|That an organization whose mission is to distribute books and reading programs to children would reveal these findings is, as Strauss explains in an editorial note, "not surprising." But I'm struck by how all the handwringing in the general media about the need for more complicated and expensive testing and massive charter school build-ups totally ignores some of the simple, and relatively inexpensive, improvements that are so easily at hand.
Giving kids books and libraries, ensuring they have something nutritious to eat, and making their schools safe and supportive havens are among many of the commonplace factors that get ignored by all this fascination with bright, shiny "reform."
The second item that got my attention this week was a report in Education Week that "the most rigorous study of performance-based teacher compensation ever conducted in the United States shows that a nationally watched bonus-pay system had no overall impact on student achievement." As noted here on OpenLeft by VLazlo in a Quick Hit, the study showed that "offering middle-school math teachers bonuses up to $15,000 did not produce gains in student test scores."
Teacher merit pay is a cornerstone of the Obama administration's education policy and a qualifier for competitive grant funding. And proponents of education "reform" have long promoted the idea of "structural incentives" as a key to improving schools. So how was the news of this study taken among that crowd?
In a pre-emptive strike against the study, school reform enthusiast Frederick Hess states that the merit pay evaluation not only tells us "nothing," but that it's terribly misleading. His argument against using the study's data is basically to argue against the idea of using data as the basis for any kind of decision. "Educators," he claims, "should be wary of allowing data or research to substitute for good judgment."
Well, according to Hess' "judgment,"
"rethinking teacher pay can help us reshape the profession to make it more attractive to talented candidates, more adept at using specialization, more rewarding for accomplished professionals, and a better fit for the twenty-first century labor force."
But according to many educators' judgment, "rethinking teacher pay" will do nothing of the sort because "pay" is not the primary factor that brings most educators into the profession in the first place, it's not the primary incentive that convinces them to stay longer, and it does not improve their relationships with their colleagues and their communities.
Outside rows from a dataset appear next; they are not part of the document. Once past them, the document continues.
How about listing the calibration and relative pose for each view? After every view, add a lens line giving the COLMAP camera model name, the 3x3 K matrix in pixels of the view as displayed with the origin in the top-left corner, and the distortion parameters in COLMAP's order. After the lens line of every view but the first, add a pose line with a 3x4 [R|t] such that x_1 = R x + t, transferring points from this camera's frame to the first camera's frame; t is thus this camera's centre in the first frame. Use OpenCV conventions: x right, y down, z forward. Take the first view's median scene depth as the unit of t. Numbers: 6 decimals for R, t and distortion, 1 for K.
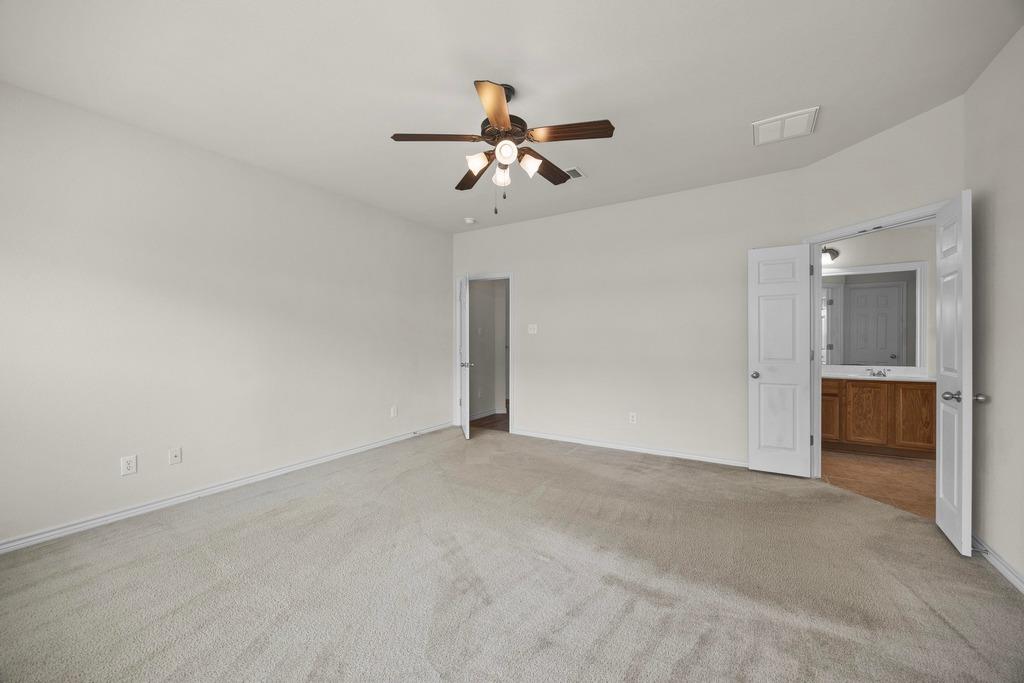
lens RADIAL K [[386.9, 0, 513.9], [0, 386.9, 342.6], [0, 0, 1]] dist [-0.005797, 0.000073]
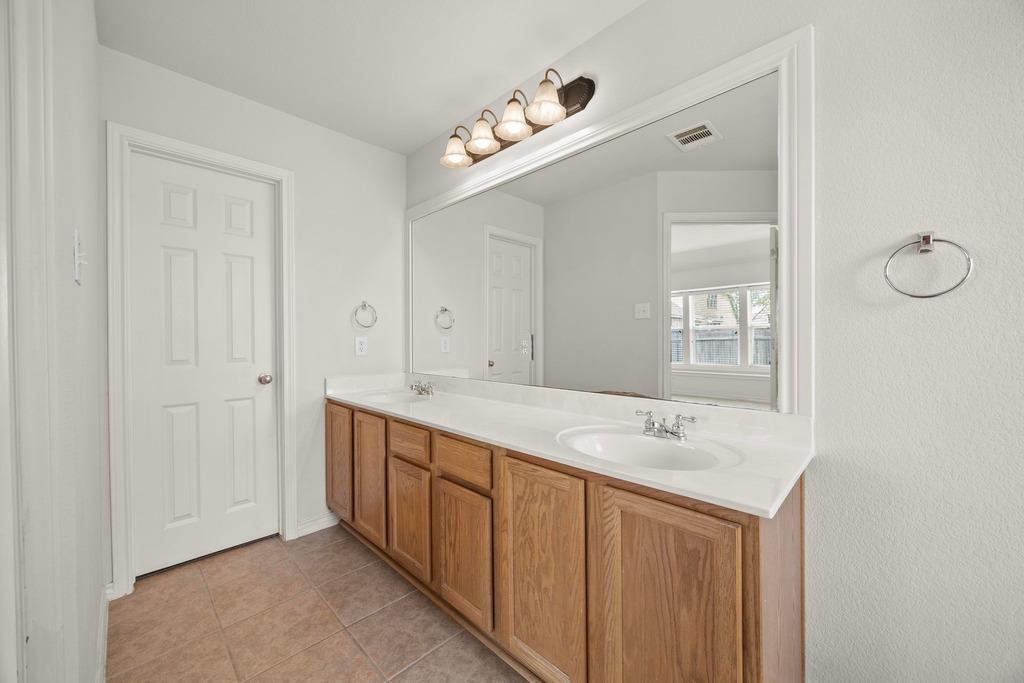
lens RADIAL K [[386.9, 0, 509.2], [0, 386.9, 339.1], [0, 0, 1]] dist [-0.005797, 0.000073]
pose [[0.972918, 0.001219, -0.231146, 0.958217], [-0.000376, 0.999993, 0.003692, 0.005875], [0.231149, -0.003505, 0.972912, 0.707977]]
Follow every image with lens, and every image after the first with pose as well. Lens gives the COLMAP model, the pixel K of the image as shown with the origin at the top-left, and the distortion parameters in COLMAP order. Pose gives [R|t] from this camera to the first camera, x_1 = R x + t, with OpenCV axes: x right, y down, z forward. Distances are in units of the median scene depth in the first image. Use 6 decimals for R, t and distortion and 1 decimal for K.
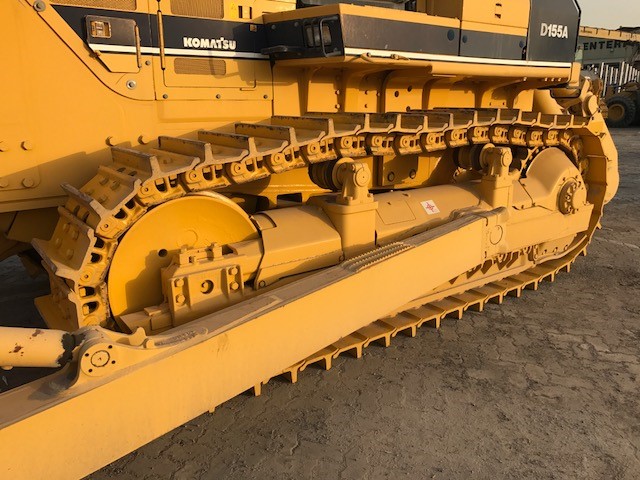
lens RADIAL K [[525.3, 0, 320.0], [0, 525.3, 240.0], [0, 0, 1]] dist [-0.000997, 0.001845]
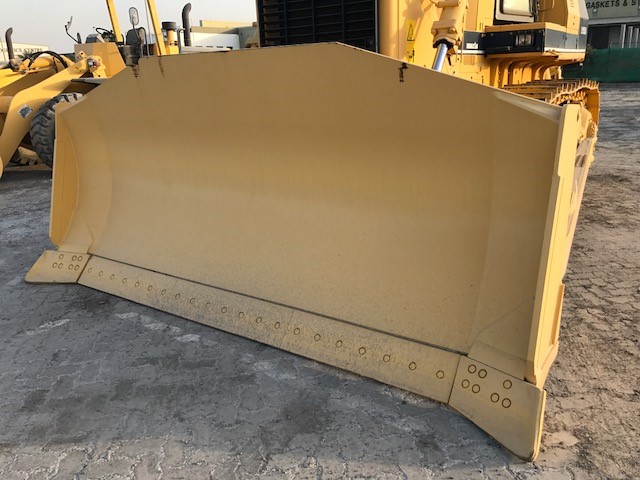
lens RADIAL K [[525.3, 0, 320.0], [0, 525.3, 240.0], [0, 0, 1]] dist [-0.000997, 0.001845]
pose [[0.941380, -0.133030, 0.310010, -0.938726], [0.118250, 0.990783, 0.066081, 0.052368], [-0.315943, -0.025549, 0.948434, -0.334132]]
Maybe Hess can't allow this simple reality to exist within his sphere of "judgment" because he's not an educator?
I agree with Mathew Di Carlo's take on on the merit pay study over at Shankerblog:
" Let's be honest: Those who criticize current teacher compensation systems argue that the primary factors in these systems (experience and education) are not related to teachers' ability to boost test scores. For these people, performance incentives should, at least in part, be judged by the same standard - whether they improve scores. They don't."
Despite this obvious conclusion, however, what we can expect from the "reformy" crowd's reaction to this new news about the inefficiency of teacher merit pay is a concerted effort to change the subject, as they did when studies came out showing that charter schools aren't all that good at improving achievement either.
Which brings me to my third item, which is related to charter schools. School reformists and the Obama administration would have us believe that charter schools are essential to educational progress because they are incubators of innovation. But here again, their thinking is further reflective of the cognitive dissonance of school reform. Just as standardization and high-stakes testing won't likely create "innovation," charter schools won't either because most of them are being created to perpetuate old ideas about the factory approach to school (google: KIPP, SLANT). Or they're being created mostly to make money.
In a great guest-post at WaPo's The Answer Sheet, veteran educator Marion Brady explains, "I've yet to actually see something happening in a charter that couldn't be happening in a traditional public school," and she describes four reasons why the whole idea of charter schools creating "innovation" is a sham:
1. Most of the people who are creating charter schools are people who aren't motivated by innovation.
2. The goals of most charter school organizations are primarily to create chains of "McCharter" franchise schools that enforce standardization for the sake of profit.
3. Most of the entities approving charter schools don't know very much about education.
4. Subject matter standards and high-stakes testing doom even the most well-intentioned charter to failure.
"The charter school movement," she concludes, "has been billed and sold as a strategy for strengthening public education via experimentation and innovation. What it's done instead is remind us of the ubiquity of the Law of Unintended Consequences."
What these three items suggest to me is that in all likelihood approaches to school improvement that are simpler and more likely to work are actually even more immediate and at hand, and that the fascination with the more complex "structural changes" being touted in the mainstream media is more likely to get us nowhere. Am I insane to expect anyone else to get that?